The decision was made to withhold some details, for now, because of privacy concerns and because the story takes some very dark twists.
“It’s been one after another, ups and downs in this case,” Moore said. “I’m sure it’s been incredibly difficult for Paul and everyone involved. I can tell you, when you finally get to hear the details of this story, you will agree with me that it is just incredible.”
After the I-Team first broke the story that Paul Fronczak wasn’t who he thought he was, CBS News and Chicago newspapers rekindled public interest in the case, which spurred the FBI to reopen the original investigation into the 1964 kidnapping of the real Paul Fronczak from a hospital in Chicago.
Fronczak was excited to think the FBI might not only help him find his birth family, but also figure out what happened to the real Paul. Since then, his hopes have fizzled.
I-Team reporter George Knapp: “Has the FBI made any contact, done any work that you know of?”
Paul Fronczak: “To be honest with you, I don’t think they have done anything. They haven’t helped me at all. When I did call them, they never returned my phone calls. I don’t even know if they uploaded my DNA into Codex.”
During the many months after he was found on a street corner, young Paul, then known as Scott McKinley, was studied by the FBI as part of a nationwide investigation.
Looking back on it, Fronczak thinks the agency had to know he wasn’t the real baby Paul, but he was turned over to the Fronczaks anyway.
“Janet, the lady who had me in the foster home, remembered them studying me, you know, the behavioral specialist and everything. There’s no way, I was two years old. I was talking. I’m sure I was doing things, saying things that would have totally cleared the way that I was not Paul Fronczak. The age wasn’t right. Nothing was right, except the ears.”

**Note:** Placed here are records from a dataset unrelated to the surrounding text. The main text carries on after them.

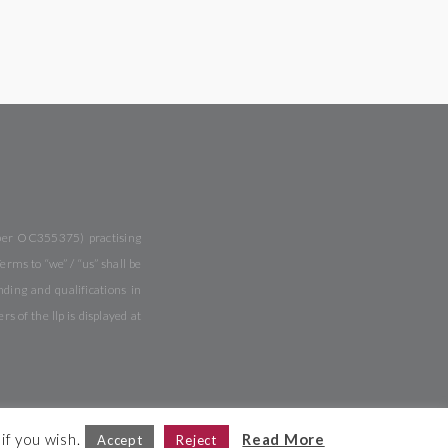
mber OC355375) practising
rms to “we” / “us” shall be
ing and qualifications in
of the llp is displayed at
if you wish.
Read More
Accept
Reject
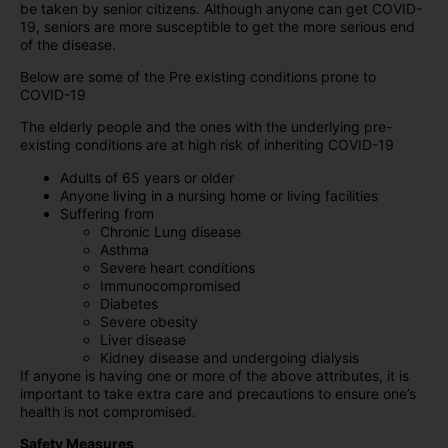
be taken by senior citizens. Although anyone can get COVID-
19, seniors are more susceptible to get the more serious end
of the disease.
Below are some of the Pre existing conditions prone to
COVID-19
The elderly people and the ones with the underlying pre-
existing conditions are at high risk of inheriting COVID-19
Adults of 65 years or older
Anyone living in a nursing home or living facilities
Suffering from
Chronic Lung disease
Asthma
Severe heart conditions
Immunocompromised
Diabetes
Severe obesity
Liver disease
Kidney disease and undergoing dialysis
If anyone is having one or more of the above attributes, it is
important to take extra care and precautions to ensure one’s
health is not compromised.
Safety Measures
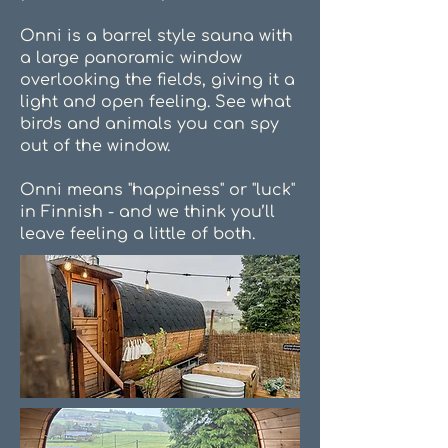
Onni is a barrel style sauna with
a large panoramic window
overlooking the fields, giving it a
light and open feeling. See what
birds and animals you can spy
out of the window.
Onni means "happiness" or "luck"
in Finnish - and we think you’ll
leave feeling a little of both.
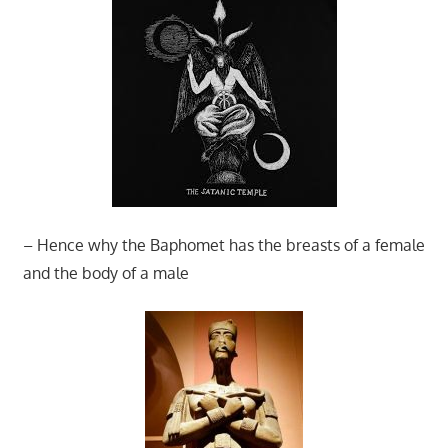
– Hence why the Baphomet has the breasts of a female
and the body of a male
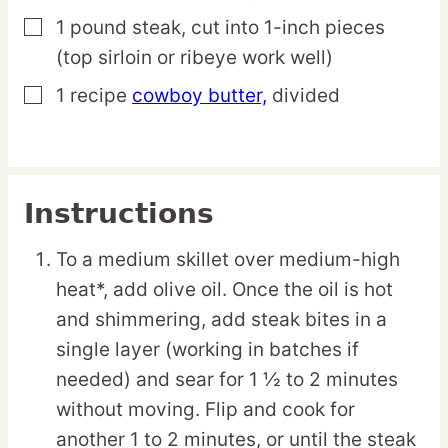
1
pound
steak,
cut into 1-inch pieces
▢
(top sirloin or ribeye work well)
1
recipe
cowboy butter,
divided
▢
Instructions
To a medium skillet over medium-high
heat*, add olive oil. Once the oil is hot
and shimmering, add steak bites in a
single layer (working in batches if
needed) and sear for 1 ½ to 2 minutes
without moving. Flip and cook for
another 1 to 2 minutes, or until the steak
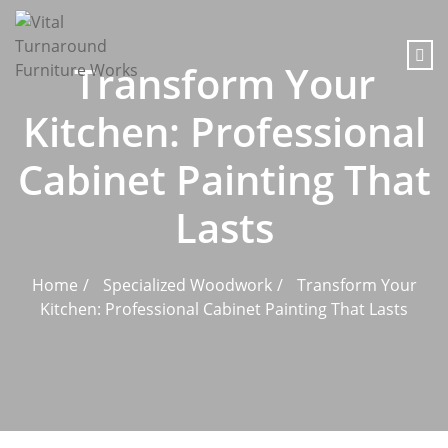
content
Transform Your
Kitchen: Professional
Cabinet Painting That
Lasts
Home
Specialized Woodwork
Transform Your
Kitchen: Professional Cabinet Painting That Lasts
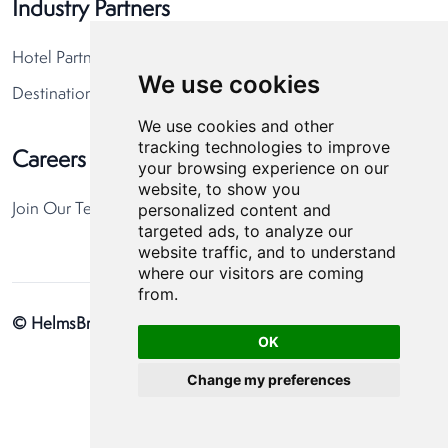
Industry Partners
Hotel Partners
We use cookies
Destination Partners
We use cookies and other
tracking technologies to improve
Careers
your browsing experience on our
website, to show you
personalized content and
Join Our Team
targeted ads, to analyze our
website traffic, and to understand
where our visitors are coming
from.
© HelmsBriscoe 2026
Privacy Policy
Cookie Preferences
OK
Change my preferences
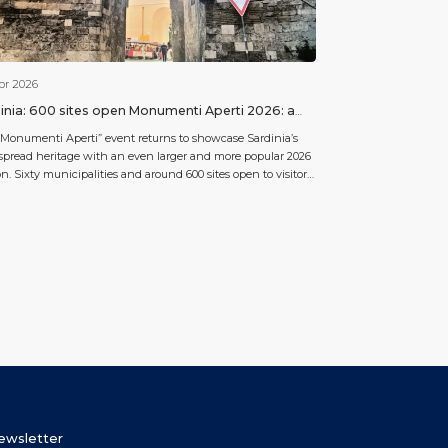
pr 2026
inia: 600 sites open Monumenti Aperti 2026: a
bration of culture and community.
Monumenti Aperti” event returns to showcase Sardinia’s
pread heritage with an even larger and more popular 2026
on. Sixty municipalities and around 600 sites open to visitors
be involved: a mosaic ranging from “nuraghe” to medieval
hes, from museums to places of collective memory. Cagliari
f is the main gateway for those arriving […]
Newsletter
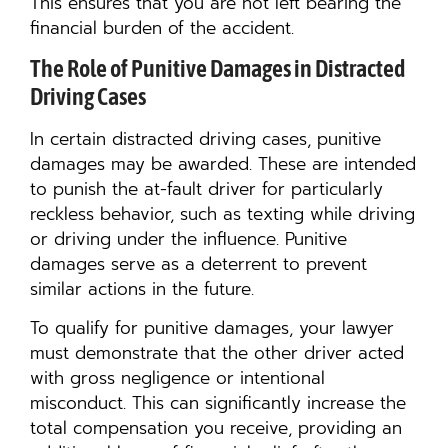
This ensures that you are not left bearing the
financial burden of the accident.
The Role of Punitive Damages in Distracted
Driving Cases
In certain distracted driving cases, punitive
damages may be awarded. These are intended
to punish the at-fault driver for particularly
reckless behavior, such as texting while driving
or driving under the influence. Punitive
damages serve as a deterrent to prevent
similar actions in the future.
To qualify for punitive damages, your lawyer
must demonstrate that the other driver acted
with gross negligence or intentional
misconduct. This can significantly increase the
total compensation you receive, providing an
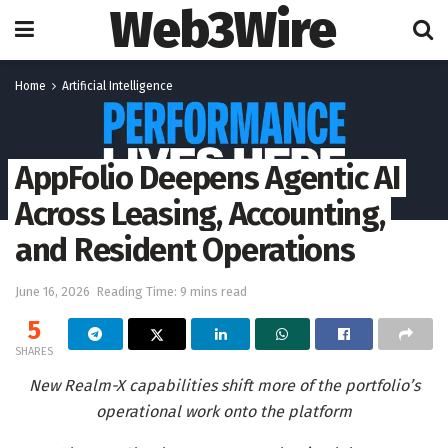
Web3Wire
Home
Artificial Intelligence
AppFolio Deepens Agentic AI
Across Leasing, Accounting,
and Resident Operations
June 16, 2026
Reading Time: 9 mins read
5
SHARES
New Realm-X capabilities shift more of the portfolio’s
operational work onto the platform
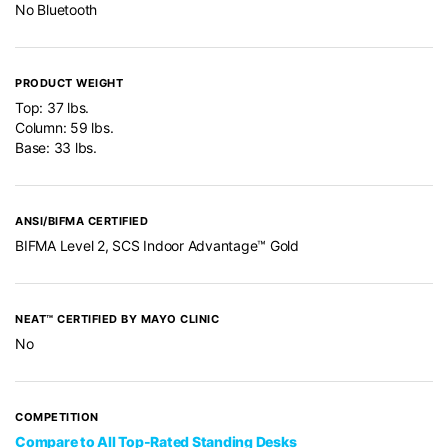
No Bluetooth
PRODUCT WEIGHT
Top: 37 lbs.
Column: 59 lbs.
Base: 33 lbs.
ANSI/BIFMA CERTIFIED
BIFMA Level 2, SCS Indoor Advantage™ Gold
NEAT™ CERTIFIED BY MAYO CLINIC
No
COMPETITION
Compare to All Top-Rated Standing Desks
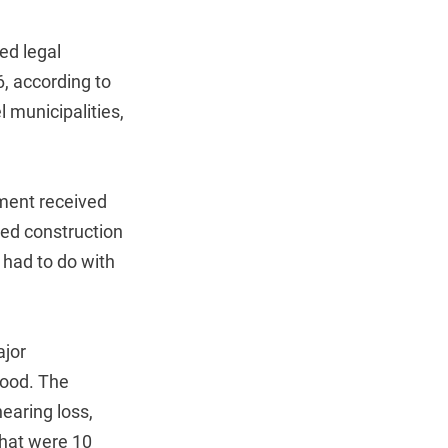
ed legal
6, according to
l municipalities,
nment received
ned construction
 had to do with
ajor
tood. The
earing loss,
 that were 10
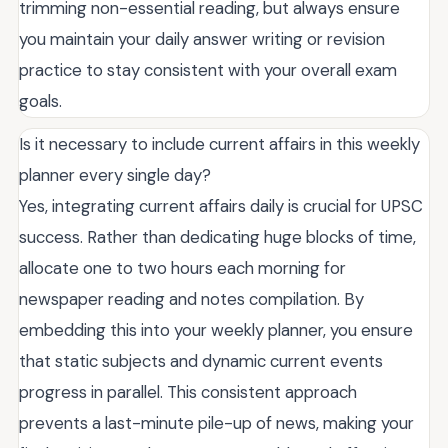
trimming non-essential reading, but always ensure
you maintain your daily answer writing or revision
practice to stay consistent with your overall exam
goals.
Is it necessary to include current affairs in this weekly
planner every single day?
Yes, integrating current affairs daily is crucial for UPSC
success. Rather than dedicating huge blocks of time,
allocate one to two hours each morning for
newspaper reading and notes compilation. By
embedding this into your weekly planner, you ensure
that static subjects and dynamic current events
progress in parallel. This consistent approach
prevents a last-minute pile-up of news, making your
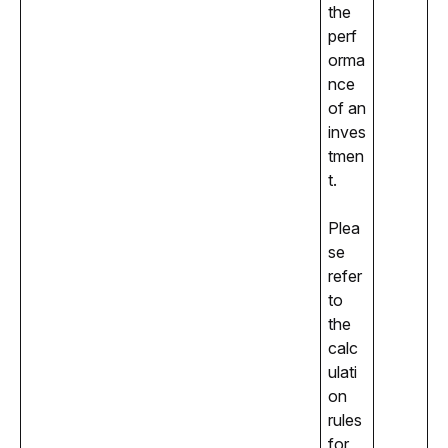
the 
perf
orma
nce 
of an 
inves
tmen
t.
Plea
se 
refer 
to 
the 
calc
ulati
on 
rules 
for 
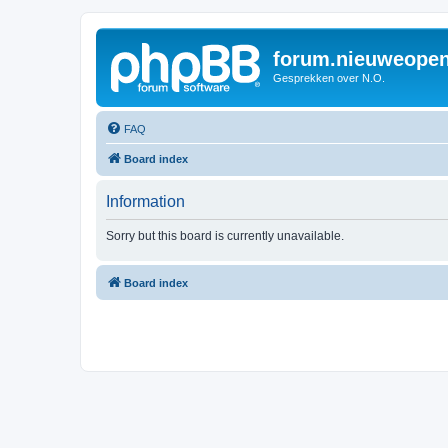
forum.nieuweopen
Gesprekken over N.O.
FAQ
Board index
Information
Sorry but this board is currently unavailable.
Board index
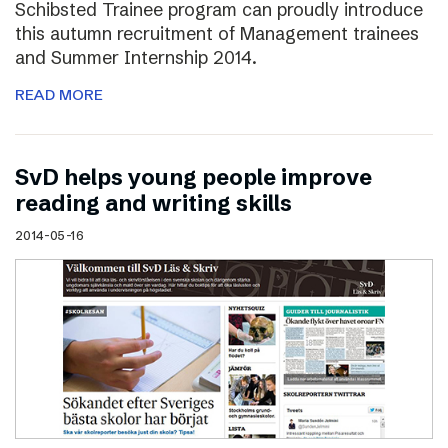
Schibsted Trainee program can proudly introduce
this autumn recruitment of Management trainees
and Summer Internship 2014.
READ MORE
SvD helps young people improve
reading and writing skills
2014-05-16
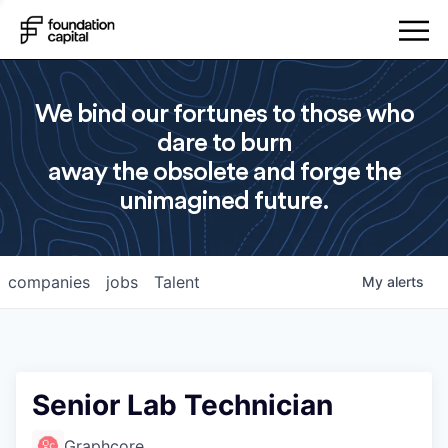
We bind our fortunes to those who
dare to burn
away the obsolete and forge the
unimagined future.
companies
jobs
Talent
My
alerts
Senior Lab Technician
Graphcore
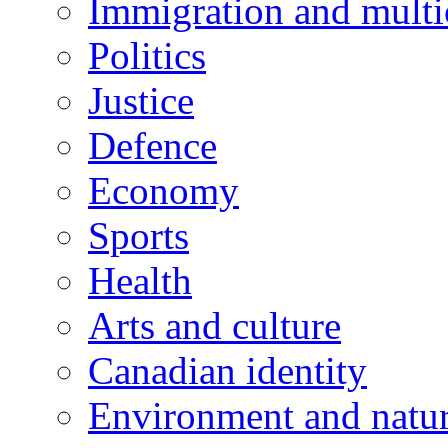
Immigration and multi
Politics
Justice
Defence
Economy
Sports
Health
Arts and culture
Canadian identity
Environment and natu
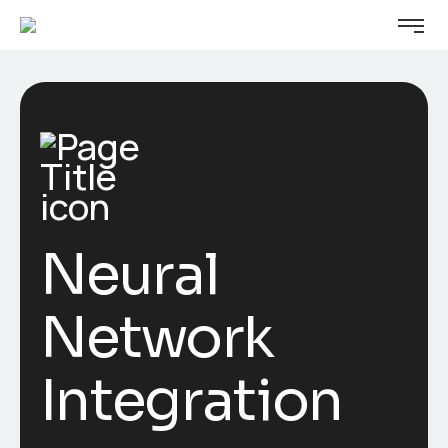
Neural
Network
Integration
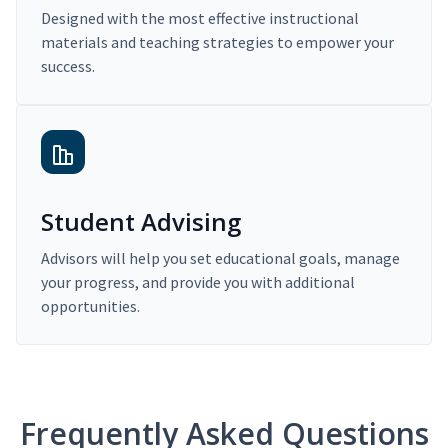
Designed with the most effective instructional
materials and teaching strategies to empower your
success.
Student Advising
Advisors will help you set educational goals, manage
your progress, and provide you with additional
opportunities.
Frequently Asked Questions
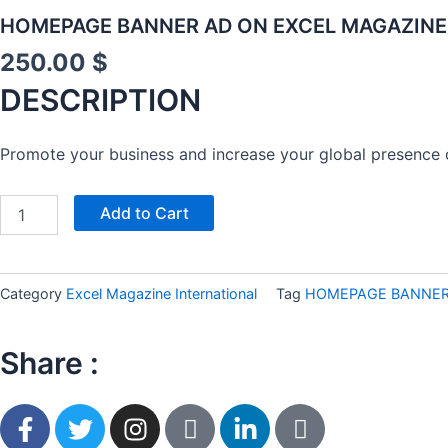
HOMEPAGE BANNER AD ON EXCEL MAGAZINE 
250.00
$
DESCRIPTION
Promote your business and increase your global presence 
EXCEL
Add to Cart
INTERNATIONAL
FASHION
WEEK
NEW
Category
Excel Magazine International
Tag
HOMEPAGE BANNER 
YORK
–
DESIGNER
Share :
OPPORTUNITY
quantity
F
T
I
I
L
I
a
w
n
c
i
c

Two years ago, with a notarized statement from Paul Fronczak, the I-Team filed a public records request with the FBI, asking for their files in the case.
Under the Freedom of Information Act, the FBI can withhold files related to an active investigation, so the bureau hasn’t released anything.
It is also a matter of policy that the FBI does not comment on open investigations.
Paul Fronczak wonders if the case was re-opened as a way to make sure the files are kept closed to the public.
Fronczak contacted the I-Team Monday night with an update. Since the promotional spots for this story started airing, the FBI reached out to his mother, Dora Fronczak. An agent called her yesterday. It was the first contact in two years.
There will be further updates to this story as new information is released.